Scan the listing and copy each line where the word "lines" is present.

**Information given**

━━━━━━━━

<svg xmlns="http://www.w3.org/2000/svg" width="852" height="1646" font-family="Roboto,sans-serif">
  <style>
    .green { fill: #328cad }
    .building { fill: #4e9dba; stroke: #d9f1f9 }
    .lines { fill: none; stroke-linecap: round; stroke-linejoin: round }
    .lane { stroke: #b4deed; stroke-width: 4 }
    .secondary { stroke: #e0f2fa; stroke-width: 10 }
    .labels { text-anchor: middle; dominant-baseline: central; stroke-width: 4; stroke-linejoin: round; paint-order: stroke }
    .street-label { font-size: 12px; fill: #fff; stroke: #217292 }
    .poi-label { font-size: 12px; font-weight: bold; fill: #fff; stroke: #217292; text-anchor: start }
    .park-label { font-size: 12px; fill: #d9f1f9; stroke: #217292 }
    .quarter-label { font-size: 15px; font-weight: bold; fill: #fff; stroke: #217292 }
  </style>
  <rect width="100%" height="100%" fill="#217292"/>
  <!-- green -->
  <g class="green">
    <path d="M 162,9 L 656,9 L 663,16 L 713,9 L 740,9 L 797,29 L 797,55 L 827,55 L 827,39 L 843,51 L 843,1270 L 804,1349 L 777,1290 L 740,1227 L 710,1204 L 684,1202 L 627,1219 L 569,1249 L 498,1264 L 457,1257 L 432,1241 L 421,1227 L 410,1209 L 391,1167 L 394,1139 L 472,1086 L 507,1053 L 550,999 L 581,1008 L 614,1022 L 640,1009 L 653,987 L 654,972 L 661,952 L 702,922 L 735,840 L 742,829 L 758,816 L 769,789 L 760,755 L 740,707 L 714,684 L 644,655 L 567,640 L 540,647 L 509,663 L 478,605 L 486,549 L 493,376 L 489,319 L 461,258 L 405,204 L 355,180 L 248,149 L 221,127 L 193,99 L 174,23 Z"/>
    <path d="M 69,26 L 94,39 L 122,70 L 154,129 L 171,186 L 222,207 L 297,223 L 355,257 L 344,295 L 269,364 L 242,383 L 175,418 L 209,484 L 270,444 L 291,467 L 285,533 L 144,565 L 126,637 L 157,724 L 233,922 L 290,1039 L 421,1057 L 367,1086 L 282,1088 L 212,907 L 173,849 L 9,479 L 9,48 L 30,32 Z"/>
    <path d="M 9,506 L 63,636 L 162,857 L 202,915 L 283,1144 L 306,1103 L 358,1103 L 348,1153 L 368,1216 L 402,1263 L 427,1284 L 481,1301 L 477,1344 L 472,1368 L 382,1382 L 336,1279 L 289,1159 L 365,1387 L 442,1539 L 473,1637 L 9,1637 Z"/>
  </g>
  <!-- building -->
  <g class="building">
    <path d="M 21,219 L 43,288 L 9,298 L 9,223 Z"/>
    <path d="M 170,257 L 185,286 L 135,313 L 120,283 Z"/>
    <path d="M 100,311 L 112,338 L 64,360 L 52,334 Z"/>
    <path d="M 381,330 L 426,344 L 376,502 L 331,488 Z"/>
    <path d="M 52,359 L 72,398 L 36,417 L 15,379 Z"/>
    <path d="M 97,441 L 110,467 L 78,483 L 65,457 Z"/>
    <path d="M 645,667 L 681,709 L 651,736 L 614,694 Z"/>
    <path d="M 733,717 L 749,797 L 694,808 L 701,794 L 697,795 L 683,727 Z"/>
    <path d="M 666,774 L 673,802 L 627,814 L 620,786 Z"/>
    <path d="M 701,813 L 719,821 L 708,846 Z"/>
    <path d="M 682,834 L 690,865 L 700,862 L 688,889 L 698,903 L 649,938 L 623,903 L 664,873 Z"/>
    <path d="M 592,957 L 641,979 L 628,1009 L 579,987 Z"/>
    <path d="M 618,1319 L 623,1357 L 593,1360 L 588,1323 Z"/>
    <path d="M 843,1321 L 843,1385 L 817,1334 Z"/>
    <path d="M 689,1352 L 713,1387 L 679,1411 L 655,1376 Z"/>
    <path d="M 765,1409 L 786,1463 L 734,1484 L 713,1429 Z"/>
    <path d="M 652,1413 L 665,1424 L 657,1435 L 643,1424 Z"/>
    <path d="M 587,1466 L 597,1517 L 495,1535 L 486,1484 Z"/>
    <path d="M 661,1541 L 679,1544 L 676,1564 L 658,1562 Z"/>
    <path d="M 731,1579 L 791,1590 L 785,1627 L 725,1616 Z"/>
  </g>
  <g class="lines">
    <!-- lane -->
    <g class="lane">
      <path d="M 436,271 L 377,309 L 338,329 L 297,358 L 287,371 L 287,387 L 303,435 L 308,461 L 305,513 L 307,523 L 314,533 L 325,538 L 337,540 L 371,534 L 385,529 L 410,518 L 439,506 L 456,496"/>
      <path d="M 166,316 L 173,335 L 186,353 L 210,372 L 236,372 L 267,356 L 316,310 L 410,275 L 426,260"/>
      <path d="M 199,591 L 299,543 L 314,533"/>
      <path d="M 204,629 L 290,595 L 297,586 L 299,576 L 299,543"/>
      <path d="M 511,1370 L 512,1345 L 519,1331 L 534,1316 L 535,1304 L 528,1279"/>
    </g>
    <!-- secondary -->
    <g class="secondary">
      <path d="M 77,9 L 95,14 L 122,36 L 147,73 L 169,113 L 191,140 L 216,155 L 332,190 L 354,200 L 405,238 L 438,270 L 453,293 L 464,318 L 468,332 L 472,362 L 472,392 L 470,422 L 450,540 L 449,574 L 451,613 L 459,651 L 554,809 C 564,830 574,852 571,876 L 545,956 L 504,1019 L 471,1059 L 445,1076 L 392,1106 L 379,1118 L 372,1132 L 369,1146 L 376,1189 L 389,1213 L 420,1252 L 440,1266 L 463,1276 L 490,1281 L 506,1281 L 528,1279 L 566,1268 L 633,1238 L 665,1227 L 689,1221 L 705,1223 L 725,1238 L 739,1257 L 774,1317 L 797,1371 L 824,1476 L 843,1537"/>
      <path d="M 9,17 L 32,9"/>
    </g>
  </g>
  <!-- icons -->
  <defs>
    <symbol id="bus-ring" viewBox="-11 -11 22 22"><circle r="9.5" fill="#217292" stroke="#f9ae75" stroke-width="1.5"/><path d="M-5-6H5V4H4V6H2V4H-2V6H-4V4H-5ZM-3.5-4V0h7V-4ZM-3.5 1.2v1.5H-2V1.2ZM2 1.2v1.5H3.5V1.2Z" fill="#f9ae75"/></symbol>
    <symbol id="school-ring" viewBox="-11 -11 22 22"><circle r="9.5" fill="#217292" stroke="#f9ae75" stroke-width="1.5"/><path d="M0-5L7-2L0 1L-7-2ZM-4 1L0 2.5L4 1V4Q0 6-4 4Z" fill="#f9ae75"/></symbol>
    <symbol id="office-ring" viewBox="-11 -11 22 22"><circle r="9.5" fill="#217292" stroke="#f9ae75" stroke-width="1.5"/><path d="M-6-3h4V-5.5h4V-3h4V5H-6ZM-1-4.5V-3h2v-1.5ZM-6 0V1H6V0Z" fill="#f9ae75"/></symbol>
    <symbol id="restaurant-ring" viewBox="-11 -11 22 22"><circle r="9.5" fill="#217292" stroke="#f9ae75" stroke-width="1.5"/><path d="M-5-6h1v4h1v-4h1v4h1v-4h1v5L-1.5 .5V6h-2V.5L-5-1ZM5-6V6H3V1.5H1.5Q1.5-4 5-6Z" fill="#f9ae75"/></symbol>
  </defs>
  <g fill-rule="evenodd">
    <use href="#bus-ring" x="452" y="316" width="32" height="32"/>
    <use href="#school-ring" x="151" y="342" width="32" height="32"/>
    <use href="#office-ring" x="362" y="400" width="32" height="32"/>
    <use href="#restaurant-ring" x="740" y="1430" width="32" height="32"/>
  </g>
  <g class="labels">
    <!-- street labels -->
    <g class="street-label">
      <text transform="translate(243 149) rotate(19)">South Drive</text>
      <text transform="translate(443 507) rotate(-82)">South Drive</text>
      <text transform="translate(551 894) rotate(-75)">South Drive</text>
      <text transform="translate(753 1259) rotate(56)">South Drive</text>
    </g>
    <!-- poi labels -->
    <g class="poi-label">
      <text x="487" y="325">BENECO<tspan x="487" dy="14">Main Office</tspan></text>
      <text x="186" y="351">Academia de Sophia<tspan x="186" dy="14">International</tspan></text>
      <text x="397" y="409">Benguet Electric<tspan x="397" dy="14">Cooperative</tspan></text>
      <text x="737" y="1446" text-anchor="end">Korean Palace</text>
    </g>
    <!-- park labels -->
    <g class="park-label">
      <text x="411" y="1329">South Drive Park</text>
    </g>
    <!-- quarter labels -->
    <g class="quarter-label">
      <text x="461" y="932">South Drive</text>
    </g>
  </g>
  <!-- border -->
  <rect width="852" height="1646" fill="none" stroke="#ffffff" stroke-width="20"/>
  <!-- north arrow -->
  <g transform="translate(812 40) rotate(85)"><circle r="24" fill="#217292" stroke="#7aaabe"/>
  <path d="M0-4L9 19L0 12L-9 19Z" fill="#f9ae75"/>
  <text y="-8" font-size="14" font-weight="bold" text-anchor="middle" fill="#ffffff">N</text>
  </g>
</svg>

━━━━━━━━

**Task response**
    .lines { fill: none; stroke-linecap: round; stroke-linejoin: round }
  <g class="lines">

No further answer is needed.